══ Document extract

Hall-of-Fame NFL coach Bill Parcells was famous for saying about football teams - "You are what your record says you are." Paraphrasing to golf and you are what your scores say you are.

Since his irresponsible car accident in February of 2021, Tiger Woods has played in five events and only finished 72 holes in two of them.

Since winning the 2019 Masters, Woods has not had a top 20 finish in any of the ten majors he's played. In fact, he's missed the cut in four of them and withdrew in two others.

The news last week that Woods underwent corrective ankle surgery signals the high probability competitive golf in 2022 is now over.

The bigger question mark is why Tiger believes playing at the highest level in golf is still doable? Woods has stated previously when he believes he can no longer play at the highest level he will simply stop doing so. Well, memo to Tiger, that day now seems at hand.

Much has been made by a few in the media and other Tiger supporters that it's simply the walking aspect that's the main impediment preventing him from returning to form. Candidly, these same people must be drinking serious Kool-Aid because since the 2019 Masters victory Woods has not shown anything remotely close to the kind of consistent shotmaking needed to compete with the world's best.

The benchmark is not simply making cuts - but actually competing.

Great athletes possess the capacity to push beyond limits others place upon them. Woods has always relished various challenges and throughout his superlative career he was able to not only accomplish what others said was not doable but go even beyond that.

It's not uncommon for athletes at the elite level to take this resolute belief in themselves and believe it can be again summoned when called upon.

Woods has had multiple surgeries over the years and the recent one on his ankle is just another example that while Tiger is chronologically 47 years old his body is much older than that.

When Tiger first came onto the PGA TOUR in 1996 his swing was the poster child of flexibility and strength. The Woods who appeared at Augusta just a few weeks ago featured a swing with limited lower body movement and one dependent on upper body action.

Tigers Torment
(AP Photo/Matt Slocum)

There have been glimpses of quality shotmaking but the necessary gearbox to produce consistently has been absent. If you want to compete successfully at the world class elite level you need to have the capacity to demonstrate scores in the 60s. That high bar has escaped Tiger because his play has been inconsistent.

════
══ Study material

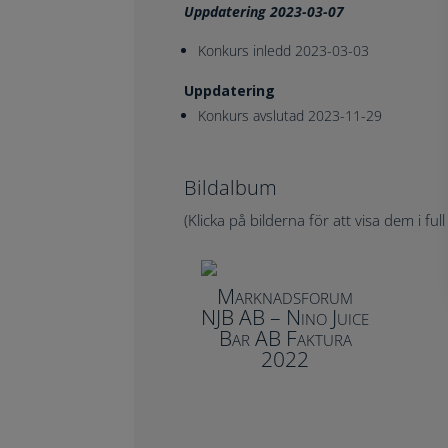
Uppdatering 2023-03-07
Konkurs inledd 2023-03-03
Uppdatering
Konkurs avslutad 2023-11-29
Bildalbum
(Klicka på bilderna för att visa dem i full
Marknadsforum
NJB AB – Nino Juice
Bar AB Faktura
2022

════

▶ [Your instructions]: Check each statement against the column on Tiger Woods and mark it yes or no, quoting the words of the column that decide it: (a) Since winning the 2019 Masters, Woods has missed the cut in four majors. (b) After his February 2021 car accident, Woods finished 72 holes in every event he played. (c) The swing Woods showed at Augusta a few weeks earlier depended mainly on lower body movement.

▶ [Response to this exercise]:
(a) Yes: "he's missed the cut in four of them"
(b) No: "has played in five events and only finished 72 holes in two of them"
(c) No: "featured a swing with limited lower body movement and one dependent on upper body action"